DATA RECORDS START
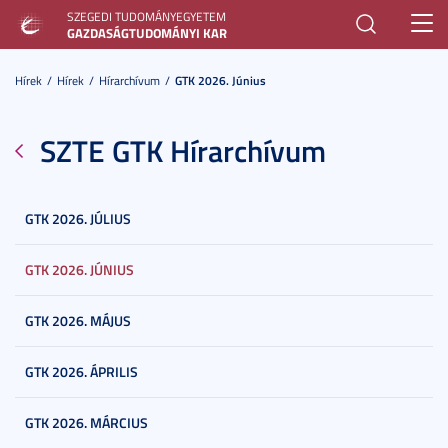
SZEGEDI TUDOMÁNYEGYETEM
Toggl
GAZDASÁGTUDOMÁNYI KAR
navig
Hírek
Hírek
Hírarchívum
GTK 2026. Június
SZTE GTK Hírarchívum
GTK 2026. JÚLIUS
GTK 2026. JÚNIUS
GTK 2026. MÁJUS
GTK 2026. ÁPRILIS
GTK 2026. MÁRCIUS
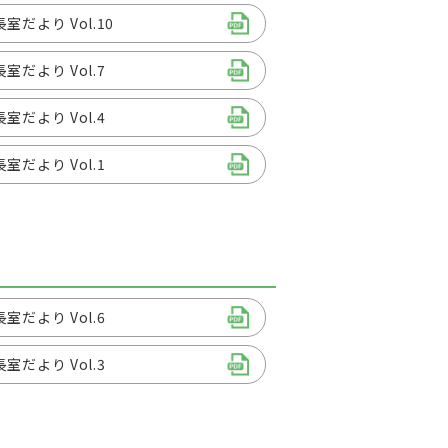
室だより Vol.10
室だより Vol.7
室だより Vol.4
室だより Vol.1
室だより Vol.6
室だより Vol.3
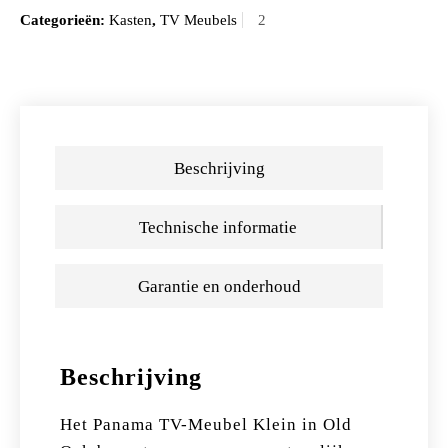
Categorieën:
Kasten
,
TV Meubels
Beschrijving
Technische informatie
Garantie en onderhoud
Beschrijving
Het Panama TV-Meubel Klein in Old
DATA RECORDS END
▸ **EXERCISE GOAL**: Without the pictures, reproduce every line of the records above exactly.

▸ **RESPONSE BELOW**:
SZEGEDI TUDOMÁNYEGYETEM
Toggl
GAZDASÁGTUDOMÁNYI KAR
navig
Hírek
Hírek
Hírarchívum
GTK 2026. Június
SZTE GTK Hírarchívum
GTK 2026. JÚLIUS
GTK 2026. JÚNIUS
GTK 2026. MÁJUS
GTK 2026. ÁPRILIS
GTK 2026. MÁRCIUS
室だより Vol.10
室だより Vol.7
室だより Vol.4
室だより Vol.1
室だより Vol.6
室だより Vol.3
Categorieën:
Kasten
,
TV Meubels
Beschrijving
Technische informatie
Garantie en onderhoud
Beschrijving
Het Panama TV-Meubel Klein in Old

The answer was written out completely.